* TASK TO CARRY OUT *
The output must match the entries below exactly, with pictures removed.

╭─ DATA PROVIDED

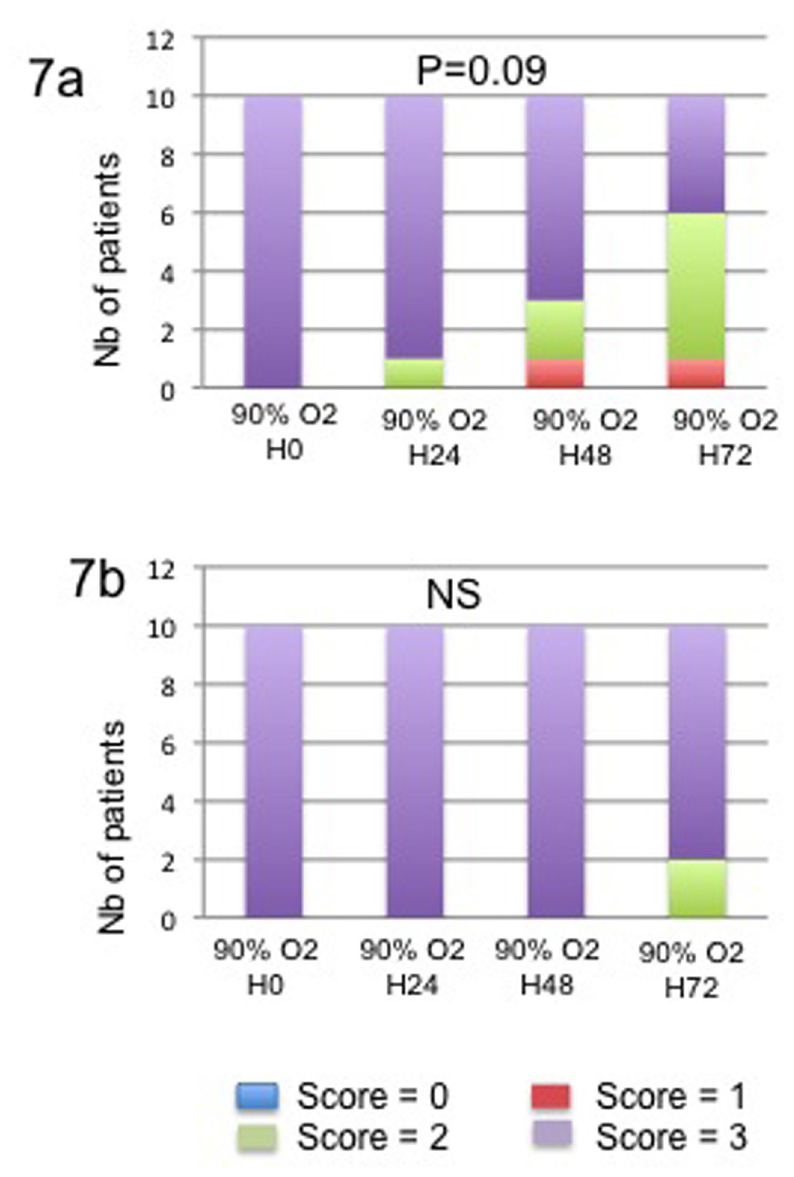
Figure 7. Expression of trypsin (7a) in acinar cells and CK7 in ductal cells (7b) under hyperoxic conditions of culture. The intensity of staining was evaluated as negative scored as 0, weak scored as 1, moderate scored at 2 and strong scored as 3. Results are expressed as the number of cases for each category of the score. doi:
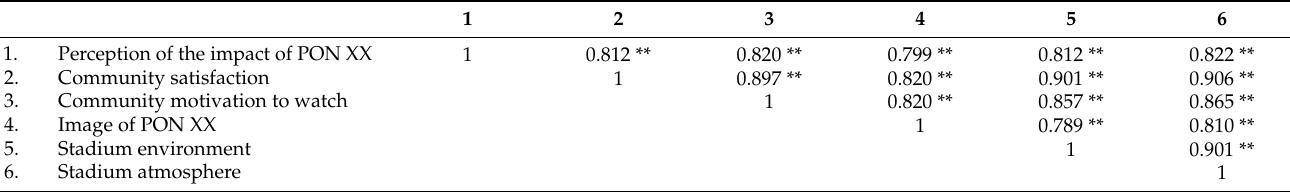
Table 5. Correlation test results between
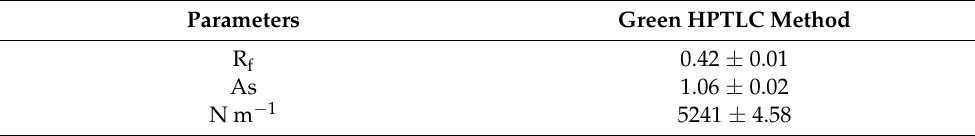
Table 2. System suitability parameters of caffeine for the green HPTLC method (mean ± SD; n = 3).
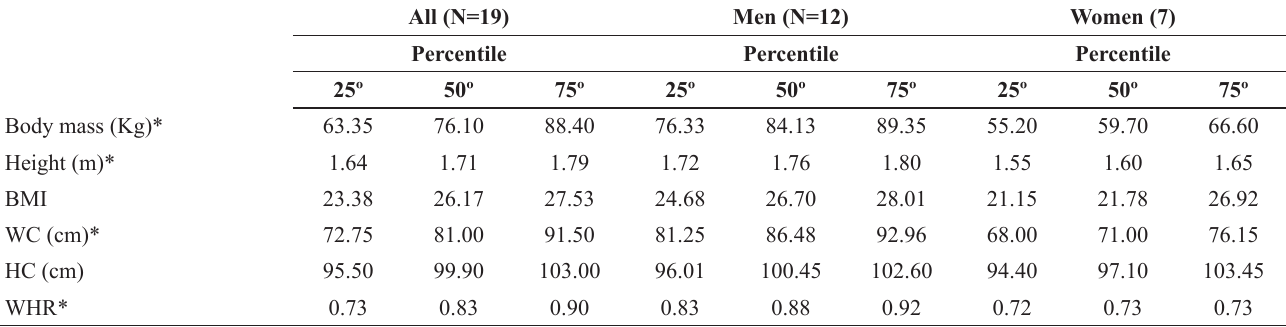
Table 1 - Anthropometric measures of volunteers (12 males and 7 females), Vila Real, Portugal, 2019.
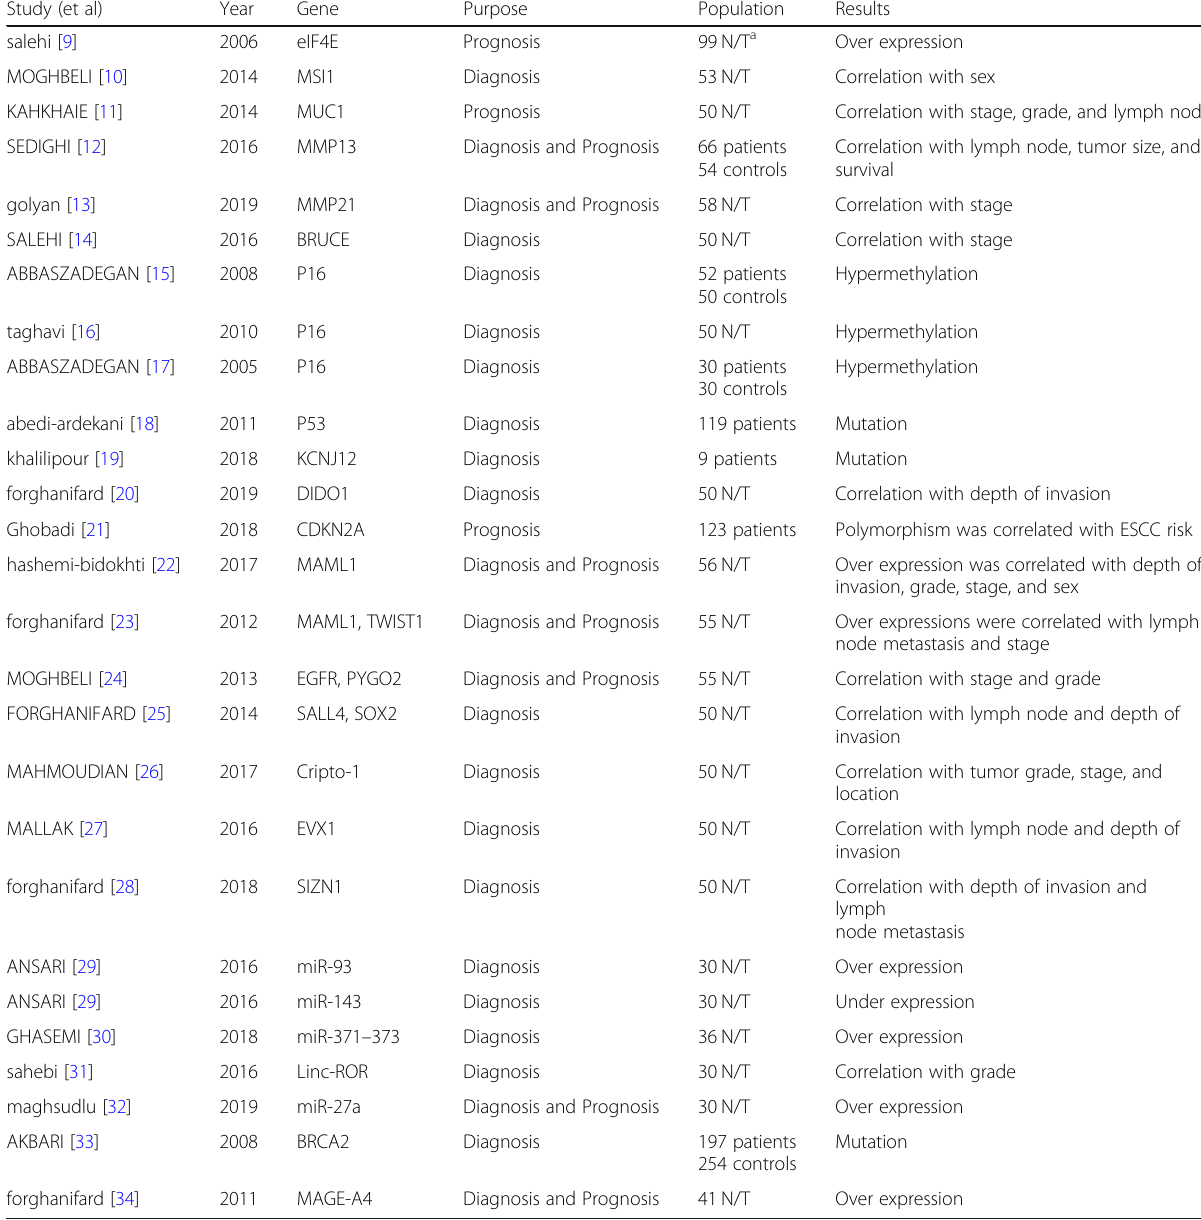
Table 1 All of the involved markers in esophageal cancer susceptibility among the Iranian patients Study (et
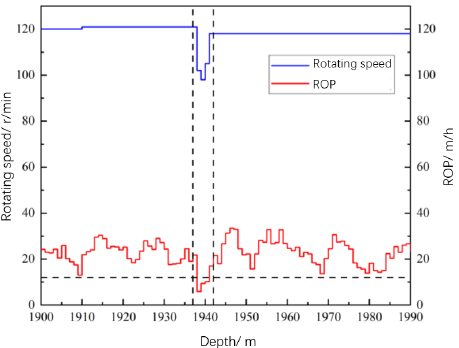
Figure 5. The relationship between ROP and rotation speed in Well X-2.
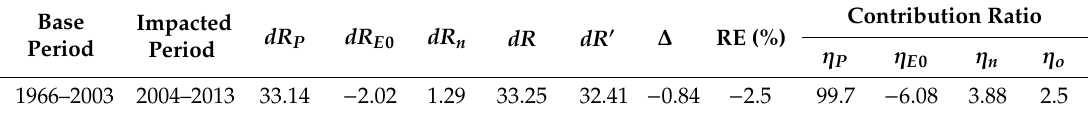
Table 4. Contributions of P , E 0 , n and coupled other factors to runo ff depth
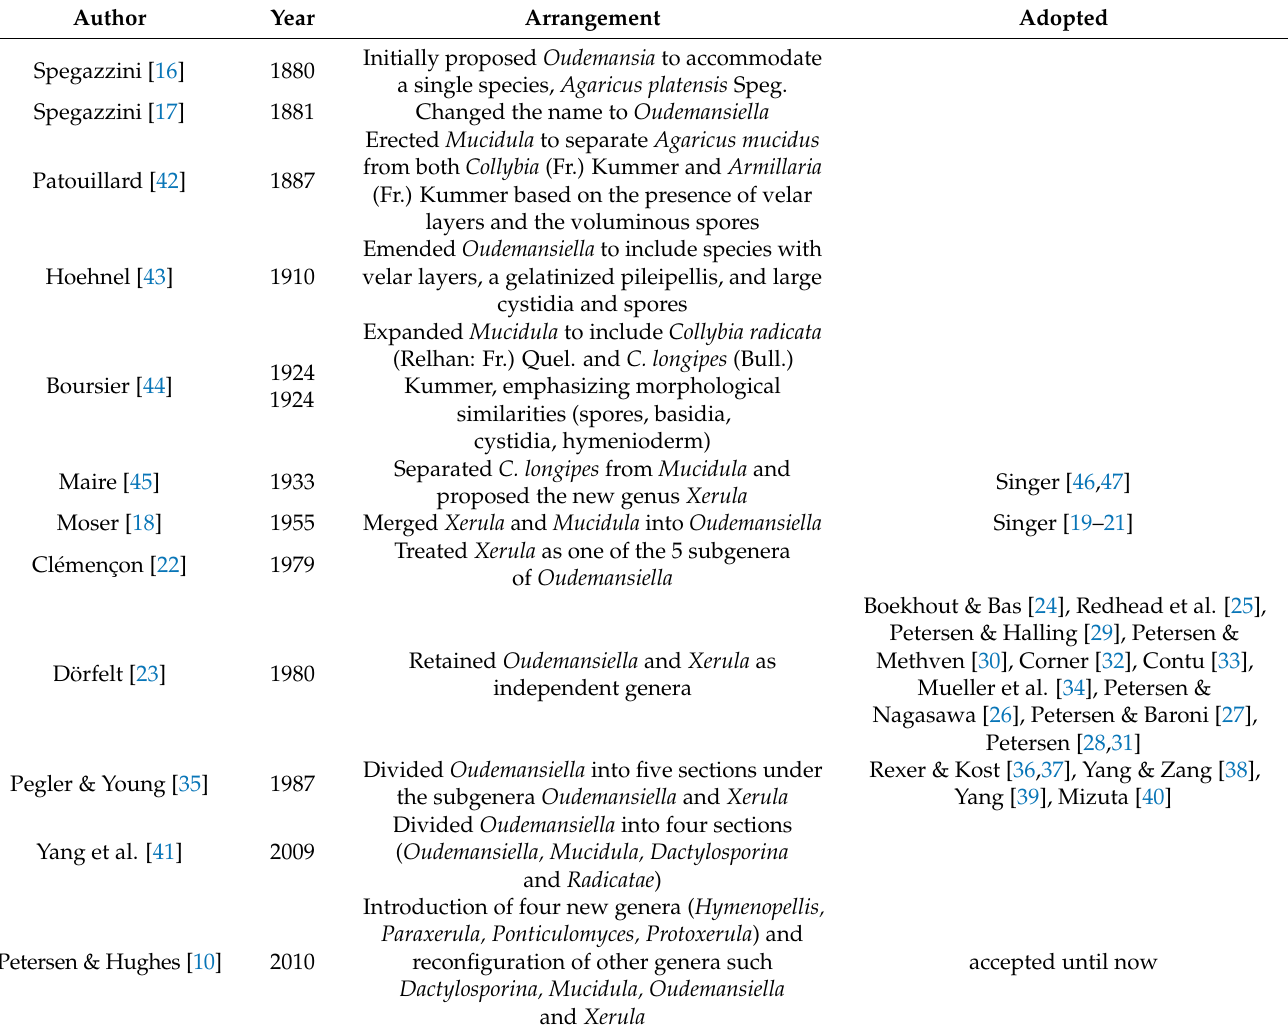
Table 1. History of taxonomic placements of oudemansielloid/xeruloid (OX)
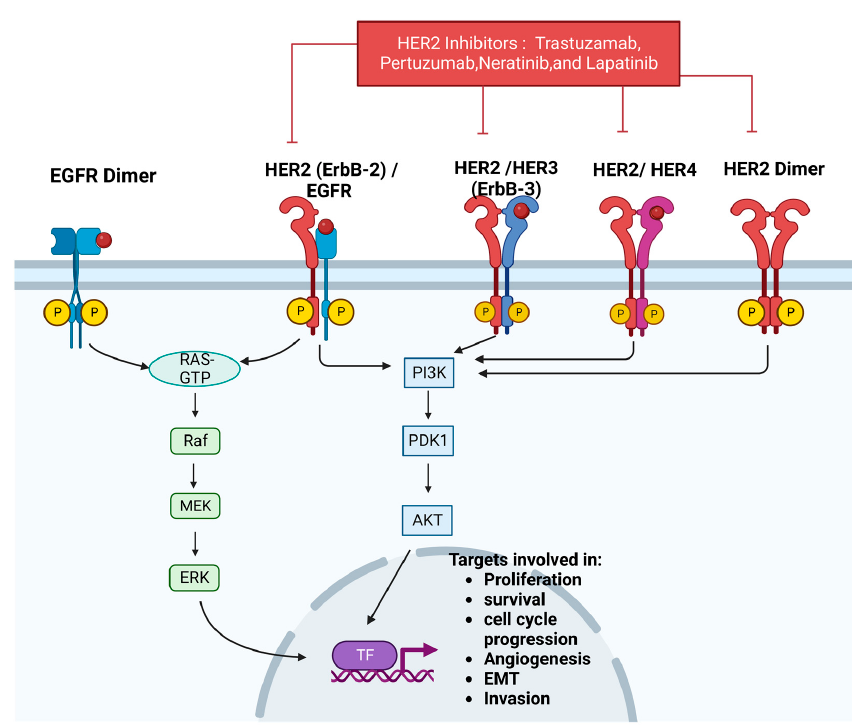
Figure 9. EGFR, HER2, HER3, HER4 signaling pathways. Created with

╰─

* SOLUTION TO THIS EXERCISE *
Figure 7. Expression of trypsin (7a) in acinar cells and CK7 in ductal cells (7b) under hyperoxic conditions of culture. The intensity of staining was evaluated as negative scored as 0, weak scored as 1, moderate scored at 2 and strong scored as 3. Results are expressed as the number of cases for each category of the score. doi:
Table 5. Correlation test results between
Table 2. System suitability parameters of caffeine for the green HPTLC method (mean ± SD; n = 3).
Table 1 - Anthropometric measures of volunteers (12 males and 7 females), Vila Real, Portugal, 2019.
Table 1 All of the involved markers in esophageal cancer susceptibility among the Iranian patients Study (et
Figure 5. The relationship between ROP and rotation speed in Well X-2.
Table 4. Contributions of P , E 0 , n and coupled other factors to runo ff depth
Table 1. History of taxonomic placements of oudemansielloid/xeruloid (OX)
Figure 9. EGFR, HER2, HER3, HER4 signaling pathways. Created with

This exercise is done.